# PTO driveline guard



## Gerifalte (Oct 20, 2006)

Hi all,

I have a good old Woods Dixie cutter M5 still running strong. However, the PTO driveline isn't shielded and I appreciate my limbs too much to loose them to a PTO! 
I was wondering if you guys know where I can find a retrofit kit to guard the driveline. My local dealer says he can adapt something for $50. Does that sound reasonable?

Thanks, G


----------



## Live Oak (Dec 22, 2003)

Not sure if this is all that you wanted to go with but I would strongly suggest considering a pto drive shaft with a slip clutch to protect your mower AND tractor. My cutter came with a pto shaft with the shear bolt protection. These work OK but don't always shear off in time to prevent damage and can also be a real pain in the butt if you are in a rough area that will cause the bolt to shear off repeatedly. I ordered the slip clutch assembly and installed it myself. It was very easy to add to the driveshaft. I just had to take it over to my friends house who has a mechanical hacksaw and cut about 2 inches off of each half of the drive shaft so it would not bind when at full lift. Below is a link to a complete new pto driveshaft with a slip clutch already mounted to it. It also has all of the safety shields as well. The slip clutch that I ordered is the same as the slip clutch on this shaft and was about $35 cheaper than at TSC. 

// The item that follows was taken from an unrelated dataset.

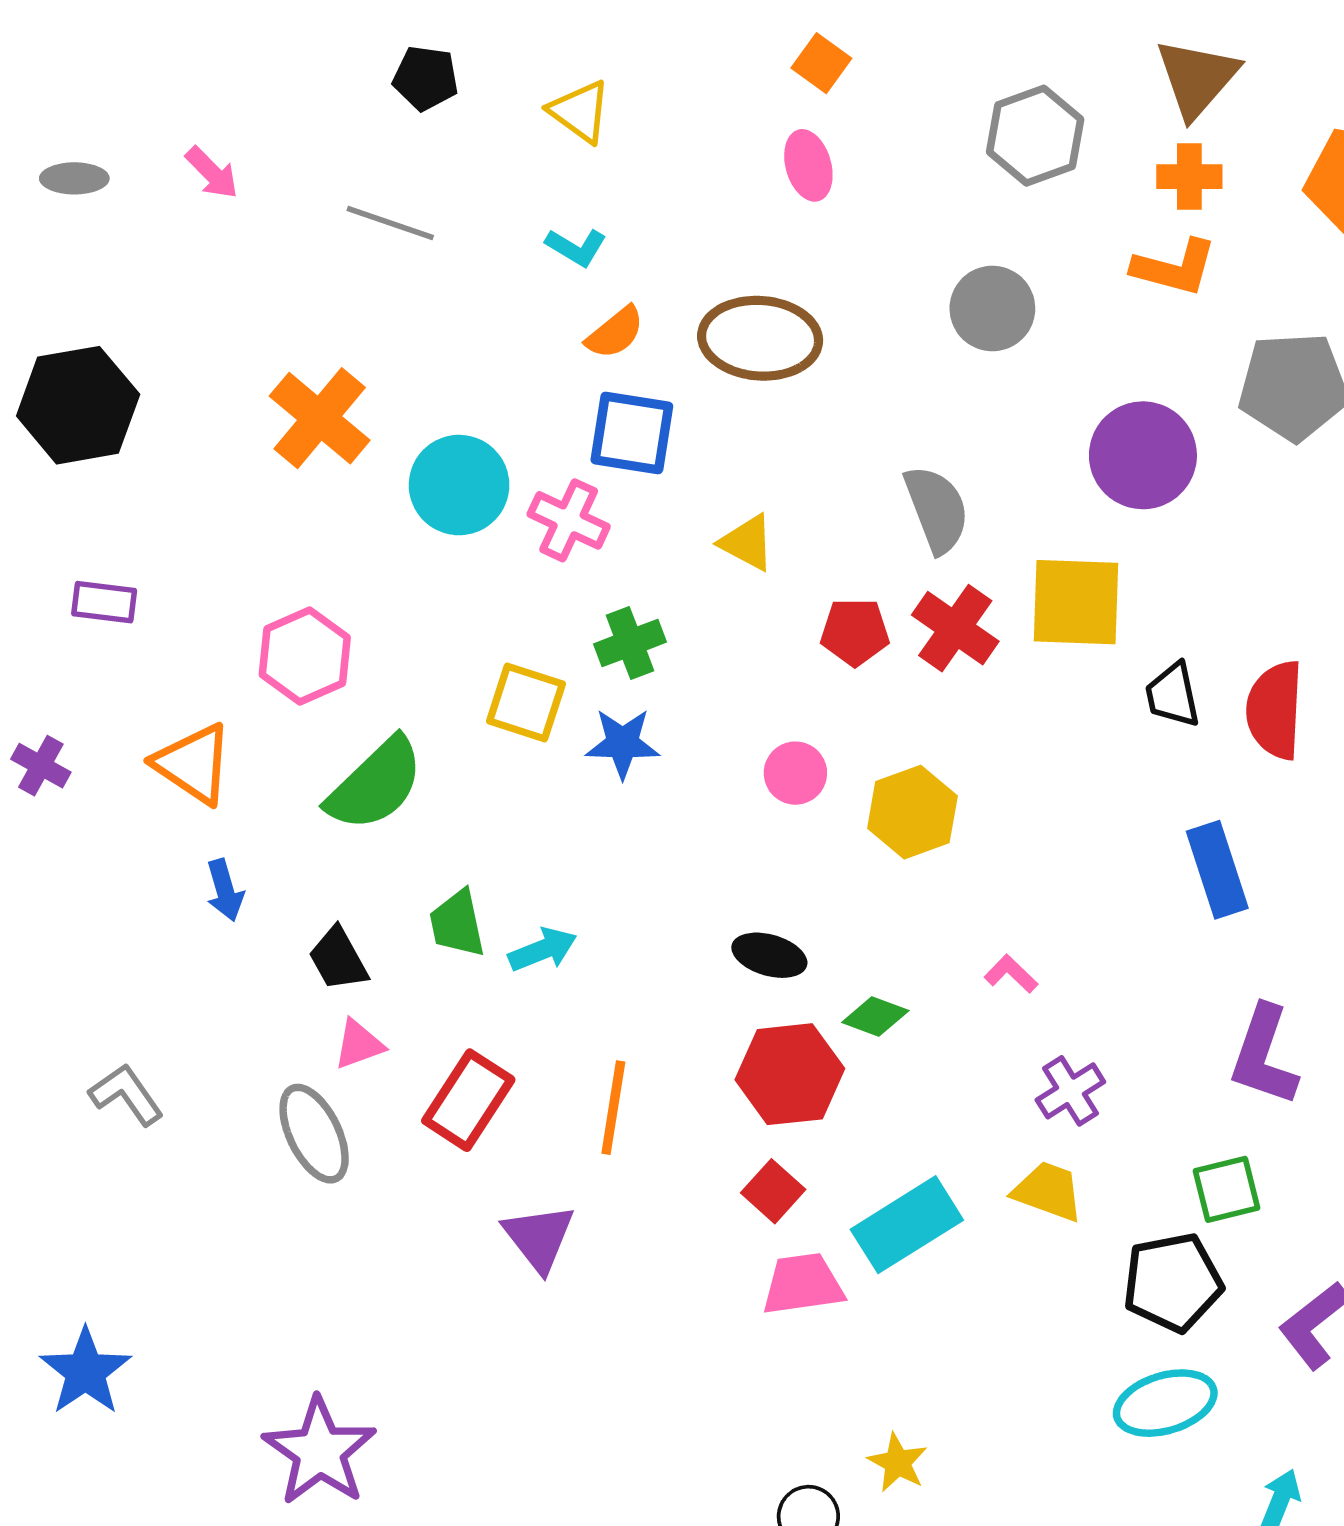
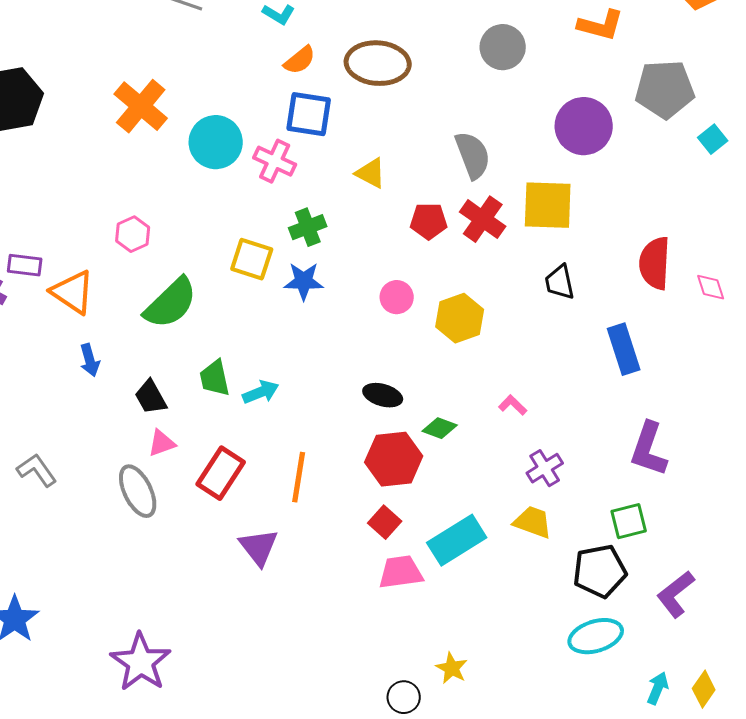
purple rectangle: (104, 602) -> (25, 265), moved
pink hexagon: (305, 656) -> (133, 234), size x0.7
black trapezoid: (1173, 695) -> (560, 282), moved

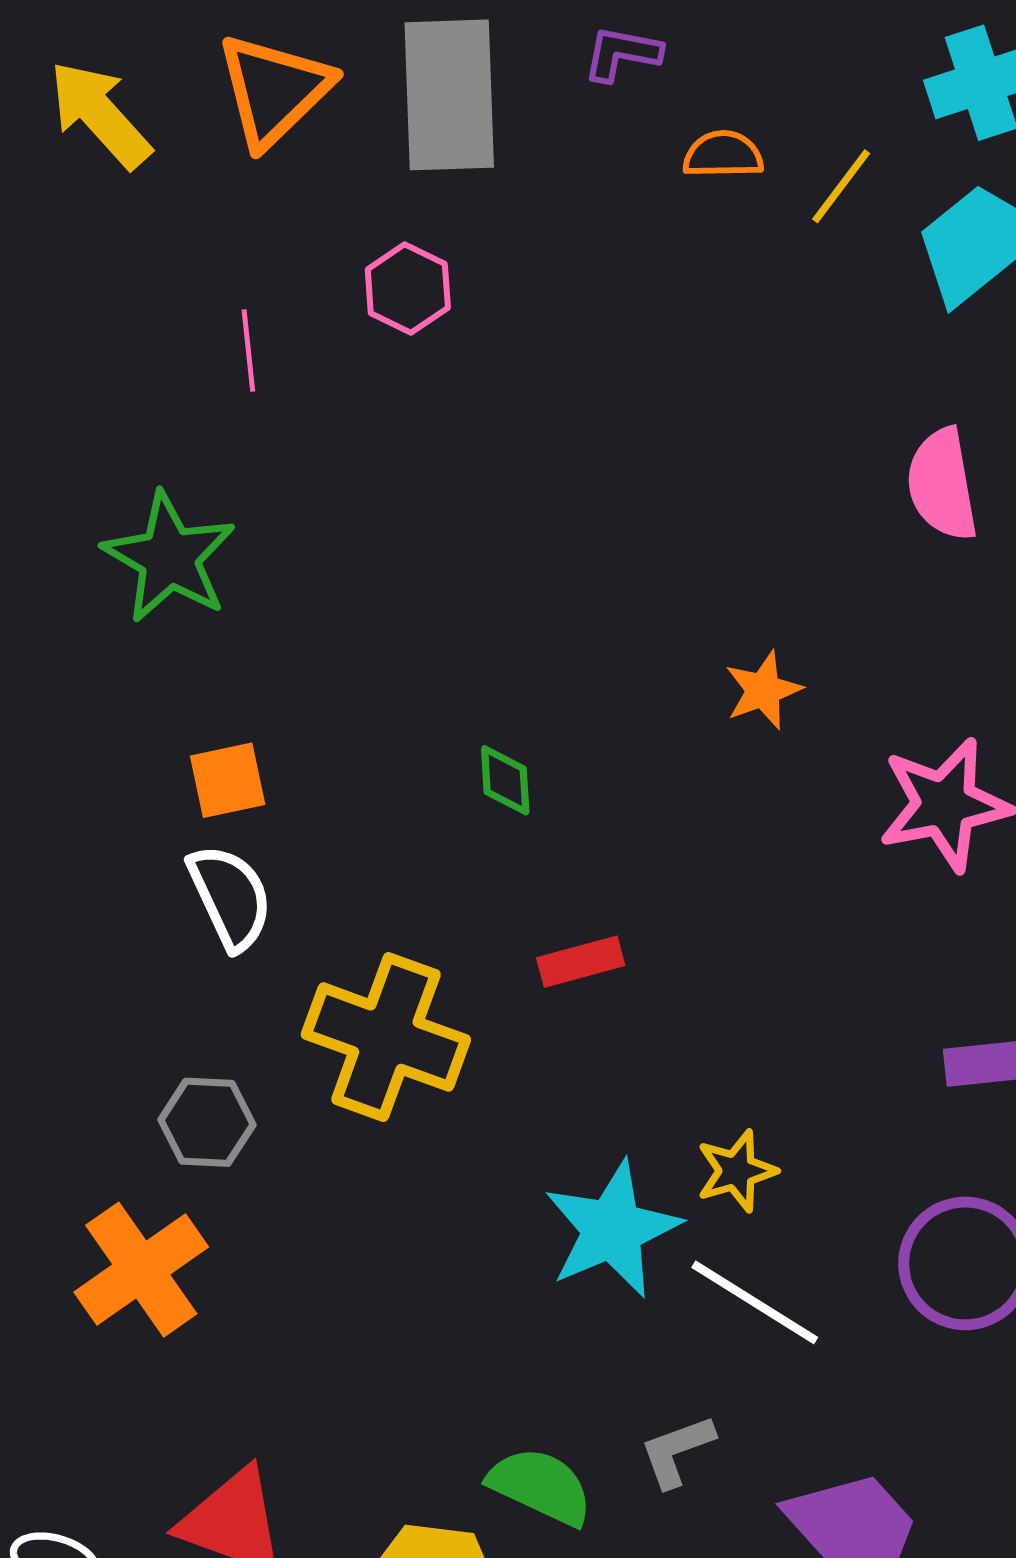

PTO Drive shaft with slip clutch for 5-6 ft. cutters


----------



## Gerifalte (Oct 20, 2006)

Thanks chief,

I have thought about a slip clutch but I wasn't sure I needed it since I have a live PTO. Does the slip clutch also help preventing entaglement accidents? I thought they were designed mostly to prevent overrunning. But again, I don't know much about this stuff anyway ;-)

G


----------



## Live Oak (Dec 22, 2003)

Just about all pto drive shafts come with the guards on them now. No, the slip clutch does nothing to prevent entanglement. It DOES offer protection against tearing up the tractor transmission and internal pto driveline in the event you hit a large obstacle or object that shock loads the pto drive train. An over running clutch is another animal; it prevents the enertia of the pto drive train from driving the tractor forward as well as allows the pto shaft to turn at a slower speed than the pto driveshaft. These are used on early type pto's such as the Ford 8N. You can get by without a slip clutch but they are an advisable addition.


----------



## Gerifalte (Oct 20, 2006)

Thanks again chief, that's good info. We also have an old 8N here that I used mostly to mow a few acres but it was a royal pain in the butt so my local dealer added an over running clutch. Still, it is a pain to mow with the old Ford (no live PTO or 2 stage clutch) so I bought the new Jinma, and so far it has worked great! I just wish I would have picked the shuttle shift rather than the creeper...it took me a while to get use to the shifters to do loader work!

Thanks and have a great turkey day!


----------